• [Work order] When you write out the entries, keep every line exactly as it appears.

• [Data for analysis]

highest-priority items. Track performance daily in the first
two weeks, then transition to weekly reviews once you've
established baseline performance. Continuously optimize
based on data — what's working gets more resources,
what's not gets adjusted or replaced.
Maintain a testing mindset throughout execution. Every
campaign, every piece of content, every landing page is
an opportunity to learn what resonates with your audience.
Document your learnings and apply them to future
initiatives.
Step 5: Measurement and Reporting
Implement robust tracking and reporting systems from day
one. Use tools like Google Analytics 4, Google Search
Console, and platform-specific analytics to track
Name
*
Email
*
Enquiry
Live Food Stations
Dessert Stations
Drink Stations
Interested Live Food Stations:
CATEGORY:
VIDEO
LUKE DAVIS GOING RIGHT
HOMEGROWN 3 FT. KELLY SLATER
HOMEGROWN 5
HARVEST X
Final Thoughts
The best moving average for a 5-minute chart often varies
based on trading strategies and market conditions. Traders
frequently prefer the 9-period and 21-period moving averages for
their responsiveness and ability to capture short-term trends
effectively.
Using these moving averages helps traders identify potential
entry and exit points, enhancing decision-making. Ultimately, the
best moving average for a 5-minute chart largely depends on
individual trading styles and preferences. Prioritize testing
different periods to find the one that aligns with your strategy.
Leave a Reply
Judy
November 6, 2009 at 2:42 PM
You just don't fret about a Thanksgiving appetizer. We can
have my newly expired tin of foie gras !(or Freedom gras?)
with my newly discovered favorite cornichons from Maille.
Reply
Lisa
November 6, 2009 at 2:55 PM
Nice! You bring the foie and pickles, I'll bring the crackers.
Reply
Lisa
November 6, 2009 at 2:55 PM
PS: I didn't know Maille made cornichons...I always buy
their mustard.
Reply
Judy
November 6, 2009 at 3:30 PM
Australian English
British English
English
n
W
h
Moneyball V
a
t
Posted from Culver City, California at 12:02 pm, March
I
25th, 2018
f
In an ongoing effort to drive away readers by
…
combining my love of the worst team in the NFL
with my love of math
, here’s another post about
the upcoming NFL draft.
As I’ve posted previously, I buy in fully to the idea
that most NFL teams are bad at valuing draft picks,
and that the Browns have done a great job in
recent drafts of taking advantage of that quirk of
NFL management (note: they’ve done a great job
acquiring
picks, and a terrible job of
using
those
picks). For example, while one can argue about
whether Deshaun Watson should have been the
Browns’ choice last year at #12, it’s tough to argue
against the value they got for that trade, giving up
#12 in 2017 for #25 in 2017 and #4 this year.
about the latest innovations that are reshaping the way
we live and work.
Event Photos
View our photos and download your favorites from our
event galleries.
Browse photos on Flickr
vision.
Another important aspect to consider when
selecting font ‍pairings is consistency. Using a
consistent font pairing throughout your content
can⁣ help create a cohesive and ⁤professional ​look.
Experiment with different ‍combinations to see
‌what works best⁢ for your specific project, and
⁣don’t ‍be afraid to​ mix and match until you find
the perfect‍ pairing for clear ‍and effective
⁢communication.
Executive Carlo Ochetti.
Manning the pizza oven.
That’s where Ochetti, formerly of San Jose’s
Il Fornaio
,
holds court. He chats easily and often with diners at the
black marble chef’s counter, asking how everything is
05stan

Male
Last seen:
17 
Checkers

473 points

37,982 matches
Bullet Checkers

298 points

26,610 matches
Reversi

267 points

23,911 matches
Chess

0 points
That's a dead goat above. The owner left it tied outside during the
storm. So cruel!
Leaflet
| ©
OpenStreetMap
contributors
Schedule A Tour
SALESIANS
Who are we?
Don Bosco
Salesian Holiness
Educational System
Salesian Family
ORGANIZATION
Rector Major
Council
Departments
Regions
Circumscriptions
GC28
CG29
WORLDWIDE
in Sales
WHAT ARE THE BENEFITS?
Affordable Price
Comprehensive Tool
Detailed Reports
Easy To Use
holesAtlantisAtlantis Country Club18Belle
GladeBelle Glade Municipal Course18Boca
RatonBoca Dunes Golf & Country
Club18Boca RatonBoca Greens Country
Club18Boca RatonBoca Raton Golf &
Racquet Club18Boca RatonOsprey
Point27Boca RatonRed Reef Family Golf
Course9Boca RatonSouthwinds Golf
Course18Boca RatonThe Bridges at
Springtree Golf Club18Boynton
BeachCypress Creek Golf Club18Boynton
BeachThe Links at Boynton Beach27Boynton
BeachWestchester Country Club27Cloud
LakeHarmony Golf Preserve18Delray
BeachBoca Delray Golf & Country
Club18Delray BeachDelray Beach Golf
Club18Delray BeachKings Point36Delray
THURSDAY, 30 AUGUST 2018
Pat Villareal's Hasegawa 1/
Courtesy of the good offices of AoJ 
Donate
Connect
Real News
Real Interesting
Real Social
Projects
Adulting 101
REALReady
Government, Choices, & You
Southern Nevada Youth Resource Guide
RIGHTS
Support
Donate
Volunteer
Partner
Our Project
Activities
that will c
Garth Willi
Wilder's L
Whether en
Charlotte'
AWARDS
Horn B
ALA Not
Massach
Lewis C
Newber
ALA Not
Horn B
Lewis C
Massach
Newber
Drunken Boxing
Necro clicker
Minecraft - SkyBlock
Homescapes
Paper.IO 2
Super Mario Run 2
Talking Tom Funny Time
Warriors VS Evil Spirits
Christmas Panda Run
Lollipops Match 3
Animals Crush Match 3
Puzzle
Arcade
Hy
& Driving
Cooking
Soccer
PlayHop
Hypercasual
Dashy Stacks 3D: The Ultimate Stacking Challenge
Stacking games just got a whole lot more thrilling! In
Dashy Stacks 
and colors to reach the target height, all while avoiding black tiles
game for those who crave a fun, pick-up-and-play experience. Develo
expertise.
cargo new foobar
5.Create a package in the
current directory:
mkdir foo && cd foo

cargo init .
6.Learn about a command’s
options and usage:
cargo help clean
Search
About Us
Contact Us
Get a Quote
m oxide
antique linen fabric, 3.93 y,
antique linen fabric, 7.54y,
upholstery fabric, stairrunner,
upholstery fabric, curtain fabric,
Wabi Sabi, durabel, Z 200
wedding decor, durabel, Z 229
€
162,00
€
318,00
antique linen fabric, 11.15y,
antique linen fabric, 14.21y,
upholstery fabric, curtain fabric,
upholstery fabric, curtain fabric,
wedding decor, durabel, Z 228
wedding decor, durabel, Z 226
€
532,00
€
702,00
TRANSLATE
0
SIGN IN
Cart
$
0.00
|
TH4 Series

• [Task solution]
highest-priority items. Track performance daily in the first
two weeks, then transition to weekly reviews once you've
established baseline performance. Continuously optimize
based on data — what's working gets more resources,
what's not gets adjusted or replaced.
Maintain a testing mindset throughout execution. Every
campaign, every piece of content, every landing page is
an opportunity to learn what resonates with your audience.
Document your learnings and apply them to future
initiatives.
Step 5: Measurement and Reporting
Implement robust tracking and reporting systems from day
one. Use tools like Google Analytics 4, Google Search
Console, and platform-specific analytics to track
Name
*
Email
*
Enquiry
Live Food Stations
Dessert Stations
Drink Stations
Interested Live Food Stations:
CATEGORY:
VIDEO
LUKE DAVIS GOING RIGHT
HOMEGROWN 3 FT. KELLY SLATER
HOMEGROWN 5
HARVEST X
Final Thoughts
The best moving average for a 5-minute chart often varies
based on trading strategies and market conditions. Traders
frequently prefer the 9-period and 21-period moving averages for
their responsiveness and ability to capture short-term trends
effectively.
Using these moving averages helps traders identify potential
entry and exit points, enhancing decision-making. Ultimately, the
best moving average for a 5-minute chart largely depends on
individual trading styles and preferences. Prioritize testing
different periods to find the one that aligns with your strategy.
Leave a Reply
Judy
November 6, 2009 at 2:42 PM
You just don't fret about a Thanksgiving appetizer. We can
have my newly expired tin of foie gras !(or Freedom gras?)
with my newly discovered favorite cornichons from Maille.
Reply
Lisa
November 6, 2009 at 2:55 PM
Nice! You bring the foie and pickles, I'll bring the crackers.
Reply
Lisa
November 6, 2009 at 2:55 PM
PS: I didn't know Maille made cornichons...I always buy
their mustard.
Reply
Judy
November 6, 2009 at 3:30 PM
Australian English
British English
English
n
W
h
Moneyball V
a
t
Posted from Culver City, California at 12:02 pm, March
I
25th, 2018
f
In an ongoing effort to drive away readers by
…
combining my love of the worst team in the NFL
with my love of math
, here’s another post about
the upcoming NFL draft.
As I’ve posted previously, I buy in fully to the idea
that most NFL teams are bad at valuing draft picks,
and that the Browns have done a great job in
recent drafts of taking advantage of that quirk of
NFL management (note: they’ve done a great job
acquiring
picks, and a terrible job of
using
those
picks). For example, while one can argue about
whether Deshaun Watson should have been the
Browns’ choice last year at #12, it’s tough to argue
against the value they got for that trade, giving up
#12 in 2017 for #25 in 2017 and #4 this year.
about the latest innovations that are reshaping the way
we live and work.
Event Photos
View our photos and download your favorites from our
event galleries.
Browse photos on Flickr
vision.
Another important aspect to consider when
selecting font ‍pairings is consistency. Using a
consistent font pairing throughout your content
can⁣ help create a cohesive and ⁤professional ​look.
Experiment with different ‍combinations to see
‌what works best⁢ for your specific project, and
⁣don’t ‍be afraid to​ mix and match until you find
the perfect‍ pairing for clear ‍and effective
⁢communication.
Executive Carlo Ochetti.
Manning the pizza oven.
That’s where Ochetti, formerly of San Jose’s
Il Fornaio
,
holds court. He chats easily and often with diners at the
black marble chef’s counter, asking how everything is
05stan

Male
Last seen:
17 
Checkers

473 points

37,982 matches
Bullet Checkers

298 points

26,610 matches
Reversi

267 points

23,911 matches
Chess

0 points
That's a dead goat above. The owner left it tied outside during the
storm. So cruel!
Leaflet
| ©
OpenStreetMap
contributors
Schedule A Tour
SALESIANS
Who are we?
Don Bosco
Salesian Holiness
Educational System
Salesian Family
ORGANIZATION
Rector Major
Council
Departments
Regions
Circumscriptions
GC28
CG29
WORLDWIDE
in Sales
WHAT ARE THE BENEFITS?
Affordable Price
Comprehensive Tool
Detailed Reports
Easy To Use
holesAtlantisAtlantis Country Club18Belle
GladeBelle Glade Municipal Course18Boca
RatonBoca Dunes Golf & Country
Club18Boca RatonBoca Greens Country
Club18Boca RatonBoca Raton Golf &
Racquet Club18Boca RatonOsprey
Point27Boca RatonRed Reef Family Golf
Course9Boca RatonSouthwinds Golf
Course18Boca RatonThe Bridges at
Springtree Golf Club18Boynton
BeachCypress Creek Golf Club18Boynton
BeachThe Links at Boynton Beach27Boynton
BeachWestchester Country Club27Cloud
LakeHarmony Golf Preserve18Delray
BeachBoca Delray Golf & Country
Club18Delray BeachDelray Beach Golf
Club18Delray BeachKings Point36Delray
THURSDAY, 30 AUGUST 2018
Pat Villareal's Hasegawa 1/
Courtesy of the good offices of AoJ 
Donate
Connect
Real News
Real Interesting
Real Social
Projects
Adulting 101
REALReady
Government, Choices, & You
Southern Nevada Youth Resource Guide
RIGHTS
Support
Donate
Volunteer
Partner
Our Project
Activities
that will c
Garth Willi
Wilder's L
Whether en
Charlotte'
AWARDS
Horn B
ALA Not
Massach
Lewis C
Newber
ALA Not
Horn B
Lewis C
Massach
Newber
Drunken Boxing
Necro clicker
Minecraft - SkyBlock
Homescapes
Paper.IO 2
Super Mario Run 2
Talking Tom Funny Time
Warriors VS Evil Spirits
Christmas Panda Run
Lollipops Match 3
Animals Crush Match 3
Puzzle
Arcade
Hy
& Driving
Cooking
Soccer
PlayHop
Hypercasual
Dashy Stacks 3D: The Ultimate Stacking Challenge
Stacking games just got a whole lot more thrilling! In
Dashy Stacks 
and colors to reach the target height, all while avoiding black tiles
game for those who crave a fun, pick-up-and-play experience. Develo
expertise.
cargo new foobar
5.Create a package in the
current directory:
mkdir foo && cd foo

cargo init .
6.Learn about a command’s
options and usage:
cargo help clean
Search
About Us
Contact Us
Get a Quote
m oxide
antique linen fabric, 3.93 y,
antique linen fabric, 7.54y,
upholstery fabric, stairrunner,
upholstery fabric, curtain fabric,
Wabi Sabi, durabel, Z 200
wedding decor, durabel, Z 229
€
162,00
€
318,00
antique linen fabric, 11.15y,
antique linen fabric, 14.21y,
upholstery fabric, curtain fabric,
upholstery fabric, curtain fabric,
wedding decor, durabel, Z 228
wedding decor, durabel, Z 226
€
532,00
€
702,00
TRANSLATE
0
SIGN IN
Cart
$
0.00
|
TH4 Series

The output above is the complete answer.